*Stored data entries*:

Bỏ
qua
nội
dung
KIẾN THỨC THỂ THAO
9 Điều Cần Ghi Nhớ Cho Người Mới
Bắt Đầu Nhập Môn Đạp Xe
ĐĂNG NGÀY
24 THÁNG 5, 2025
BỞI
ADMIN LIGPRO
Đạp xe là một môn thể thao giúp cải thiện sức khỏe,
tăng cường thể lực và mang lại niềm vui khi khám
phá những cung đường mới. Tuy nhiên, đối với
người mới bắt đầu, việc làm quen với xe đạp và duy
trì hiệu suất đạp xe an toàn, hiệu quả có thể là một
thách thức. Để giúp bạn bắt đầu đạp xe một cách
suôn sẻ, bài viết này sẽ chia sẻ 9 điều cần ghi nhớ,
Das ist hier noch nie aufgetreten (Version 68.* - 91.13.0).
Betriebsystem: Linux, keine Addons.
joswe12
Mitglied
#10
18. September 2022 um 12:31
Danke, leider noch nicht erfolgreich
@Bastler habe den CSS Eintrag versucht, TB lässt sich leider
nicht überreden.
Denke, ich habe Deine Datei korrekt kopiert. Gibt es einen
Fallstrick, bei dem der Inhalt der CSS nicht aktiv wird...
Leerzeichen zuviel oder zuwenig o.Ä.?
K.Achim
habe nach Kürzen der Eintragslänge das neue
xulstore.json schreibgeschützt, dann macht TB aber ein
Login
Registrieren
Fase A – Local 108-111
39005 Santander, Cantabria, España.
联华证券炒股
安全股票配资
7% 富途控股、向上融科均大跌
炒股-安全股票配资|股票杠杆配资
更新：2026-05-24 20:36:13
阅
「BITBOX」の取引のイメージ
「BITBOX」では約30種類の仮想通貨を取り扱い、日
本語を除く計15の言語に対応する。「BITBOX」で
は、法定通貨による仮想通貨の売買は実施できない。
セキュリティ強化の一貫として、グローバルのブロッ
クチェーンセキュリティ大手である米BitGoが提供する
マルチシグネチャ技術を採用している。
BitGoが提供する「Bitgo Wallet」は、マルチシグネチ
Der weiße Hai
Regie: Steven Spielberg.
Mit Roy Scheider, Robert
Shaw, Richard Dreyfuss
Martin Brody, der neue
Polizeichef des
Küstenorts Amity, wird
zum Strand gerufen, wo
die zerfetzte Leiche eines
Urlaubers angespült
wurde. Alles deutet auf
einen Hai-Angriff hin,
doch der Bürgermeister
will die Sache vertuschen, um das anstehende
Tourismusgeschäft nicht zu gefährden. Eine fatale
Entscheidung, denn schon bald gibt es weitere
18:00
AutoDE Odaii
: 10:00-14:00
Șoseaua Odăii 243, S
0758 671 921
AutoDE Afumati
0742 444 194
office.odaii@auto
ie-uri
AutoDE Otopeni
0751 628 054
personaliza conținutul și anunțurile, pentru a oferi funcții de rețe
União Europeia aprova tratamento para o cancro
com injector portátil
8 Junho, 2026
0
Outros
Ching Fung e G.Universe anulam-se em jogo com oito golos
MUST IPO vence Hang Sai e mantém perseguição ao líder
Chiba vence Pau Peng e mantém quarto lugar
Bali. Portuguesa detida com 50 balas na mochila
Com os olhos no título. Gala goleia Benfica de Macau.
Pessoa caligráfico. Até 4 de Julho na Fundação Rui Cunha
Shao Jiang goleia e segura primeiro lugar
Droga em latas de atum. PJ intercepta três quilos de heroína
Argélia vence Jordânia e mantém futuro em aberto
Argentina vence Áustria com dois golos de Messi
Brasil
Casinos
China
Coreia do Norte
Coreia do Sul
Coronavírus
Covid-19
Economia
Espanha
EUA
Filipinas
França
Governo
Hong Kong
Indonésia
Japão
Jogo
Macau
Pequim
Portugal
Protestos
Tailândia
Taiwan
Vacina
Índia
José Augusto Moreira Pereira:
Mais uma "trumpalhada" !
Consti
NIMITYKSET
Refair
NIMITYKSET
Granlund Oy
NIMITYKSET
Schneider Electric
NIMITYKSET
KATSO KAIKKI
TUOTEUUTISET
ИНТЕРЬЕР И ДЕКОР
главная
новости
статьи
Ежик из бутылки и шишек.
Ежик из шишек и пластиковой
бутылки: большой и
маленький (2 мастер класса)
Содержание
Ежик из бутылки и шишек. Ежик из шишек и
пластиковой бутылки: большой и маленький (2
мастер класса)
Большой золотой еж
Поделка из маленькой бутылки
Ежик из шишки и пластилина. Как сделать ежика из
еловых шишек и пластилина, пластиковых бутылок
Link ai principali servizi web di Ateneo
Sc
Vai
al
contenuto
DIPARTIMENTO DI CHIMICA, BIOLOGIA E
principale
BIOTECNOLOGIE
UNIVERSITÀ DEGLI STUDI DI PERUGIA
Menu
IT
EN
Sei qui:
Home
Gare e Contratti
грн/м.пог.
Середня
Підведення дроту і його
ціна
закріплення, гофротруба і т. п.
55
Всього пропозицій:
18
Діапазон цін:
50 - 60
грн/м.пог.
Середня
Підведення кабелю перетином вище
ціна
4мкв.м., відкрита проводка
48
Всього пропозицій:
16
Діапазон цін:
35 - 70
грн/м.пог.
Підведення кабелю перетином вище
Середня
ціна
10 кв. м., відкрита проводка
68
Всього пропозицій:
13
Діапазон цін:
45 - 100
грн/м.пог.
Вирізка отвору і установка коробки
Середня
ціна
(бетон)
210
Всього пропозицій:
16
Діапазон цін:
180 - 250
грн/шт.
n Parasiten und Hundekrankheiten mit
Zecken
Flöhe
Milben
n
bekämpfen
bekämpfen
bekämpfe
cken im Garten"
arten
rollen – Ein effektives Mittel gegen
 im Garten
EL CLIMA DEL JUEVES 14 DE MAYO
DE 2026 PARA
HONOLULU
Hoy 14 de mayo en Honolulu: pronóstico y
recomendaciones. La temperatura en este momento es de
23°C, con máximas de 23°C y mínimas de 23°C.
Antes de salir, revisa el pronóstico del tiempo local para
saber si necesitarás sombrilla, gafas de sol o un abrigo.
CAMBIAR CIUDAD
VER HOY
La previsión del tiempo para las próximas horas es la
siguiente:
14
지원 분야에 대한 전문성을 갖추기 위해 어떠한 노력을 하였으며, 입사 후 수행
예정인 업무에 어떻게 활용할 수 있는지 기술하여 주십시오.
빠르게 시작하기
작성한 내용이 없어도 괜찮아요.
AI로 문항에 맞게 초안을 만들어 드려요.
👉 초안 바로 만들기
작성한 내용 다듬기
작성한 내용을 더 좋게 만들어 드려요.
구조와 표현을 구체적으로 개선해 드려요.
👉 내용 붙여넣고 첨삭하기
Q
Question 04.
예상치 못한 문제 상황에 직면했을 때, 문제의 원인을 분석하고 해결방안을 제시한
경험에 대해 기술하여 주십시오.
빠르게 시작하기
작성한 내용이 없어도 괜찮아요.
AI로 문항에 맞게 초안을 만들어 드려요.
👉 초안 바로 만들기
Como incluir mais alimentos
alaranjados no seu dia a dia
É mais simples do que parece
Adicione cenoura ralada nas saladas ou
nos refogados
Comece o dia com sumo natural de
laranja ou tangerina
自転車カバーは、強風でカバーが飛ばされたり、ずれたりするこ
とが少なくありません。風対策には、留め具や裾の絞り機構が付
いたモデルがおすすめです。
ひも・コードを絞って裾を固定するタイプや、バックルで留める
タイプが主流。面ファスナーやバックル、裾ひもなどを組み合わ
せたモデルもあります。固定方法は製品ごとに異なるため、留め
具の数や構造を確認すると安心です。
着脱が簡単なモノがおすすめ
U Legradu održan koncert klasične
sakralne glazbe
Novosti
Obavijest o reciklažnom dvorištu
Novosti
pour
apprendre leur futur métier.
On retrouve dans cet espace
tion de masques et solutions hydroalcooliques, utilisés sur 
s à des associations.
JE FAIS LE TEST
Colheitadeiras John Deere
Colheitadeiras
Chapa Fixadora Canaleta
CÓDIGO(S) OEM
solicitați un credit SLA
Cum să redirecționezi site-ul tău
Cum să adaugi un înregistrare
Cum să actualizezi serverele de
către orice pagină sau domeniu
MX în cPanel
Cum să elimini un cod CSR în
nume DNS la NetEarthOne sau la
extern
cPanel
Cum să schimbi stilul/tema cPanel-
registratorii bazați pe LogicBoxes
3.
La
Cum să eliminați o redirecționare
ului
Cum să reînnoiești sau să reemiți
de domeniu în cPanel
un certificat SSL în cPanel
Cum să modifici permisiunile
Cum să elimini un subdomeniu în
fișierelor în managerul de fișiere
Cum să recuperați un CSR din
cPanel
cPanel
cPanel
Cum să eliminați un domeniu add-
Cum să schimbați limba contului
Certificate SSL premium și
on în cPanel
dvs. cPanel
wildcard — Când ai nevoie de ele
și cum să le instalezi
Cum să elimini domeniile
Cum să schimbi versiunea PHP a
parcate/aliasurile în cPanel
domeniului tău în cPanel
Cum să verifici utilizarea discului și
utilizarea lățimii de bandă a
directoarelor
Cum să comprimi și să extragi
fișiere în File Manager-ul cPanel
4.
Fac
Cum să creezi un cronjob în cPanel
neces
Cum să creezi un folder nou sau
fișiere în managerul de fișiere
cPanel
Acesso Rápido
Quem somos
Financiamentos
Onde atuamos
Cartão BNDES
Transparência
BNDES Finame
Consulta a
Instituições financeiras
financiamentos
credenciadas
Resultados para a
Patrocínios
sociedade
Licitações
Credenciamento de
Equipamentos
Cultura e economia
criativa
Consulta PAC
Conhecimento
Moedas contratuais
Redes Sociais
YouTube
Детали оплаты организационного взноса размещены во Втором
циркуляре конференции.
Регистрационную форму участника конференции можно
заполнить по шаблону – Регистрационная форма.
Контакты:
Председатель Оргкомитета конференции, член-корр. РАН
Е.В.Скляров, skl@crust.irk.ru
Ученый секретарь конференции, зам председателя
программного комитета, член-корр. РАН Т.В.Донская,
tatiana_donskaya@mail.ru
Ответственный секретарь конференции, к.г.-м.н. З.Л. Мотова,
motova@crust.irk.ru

*ACTIVITY*:
Please print the lines of the material above without any changes, beginning at its very first line and continuing through the line that contains "Registrieren".

*PROBLEM SOLUTION*:
Bỏ
qua
nội
dung
KIẾN THỨC THỂ THAO
9 Điều Cần Ghi Nhớ Cho Người Mới
Bắt Đầu Nhập Môn Đạp Xe
ĐĂNG NGÀY
24 THÁNG 5, 2025
BỞI
ADMIN LIGPRO
Đạp xe là một môn thể thao giúp cải thiện sức khỏe,
tăng cường thể lực và mang lại niềm vui khi khám
phá những cung đường mới. Tuy nhiên, đối với
người mới bắt đầu, việc làm quen với xe đạp và duy
trì hiệu suất đạp xe an toàn, hiệu quả có thể là một
thách thức. Để giúp bạn bắt đầu đạp xe một cách
suôn sẻ, bài viết này sẽ chia sẻ 9 điều cần ghi nhớ,
Das ist hier noch nie aufgetreten (Version 68.* - 91.13.0).
Betriebsystem: Linux, keine Addons.
joswe12
Mitglied
#10
18. September 2022 um 12:31
Danke, leider noch nicht erfolgreich
@Bastler habe den CSS Eintrag versucht, TB lässt sich leider
nicht überreden.
Denke, ich habe Deine Datei korrekt kopiert. Gibt es einen
Fallstrick, bei dem der Inhalt der CSS nicht aktiv wird...
Leerzeichen zuviel oder zuwenig o.Ä.?
K.Achim
habe nach Kürzen der Eintragslänge das neue
xulstore.json schreibgeschützt, dann macht TB aber ein
Login
Registrieren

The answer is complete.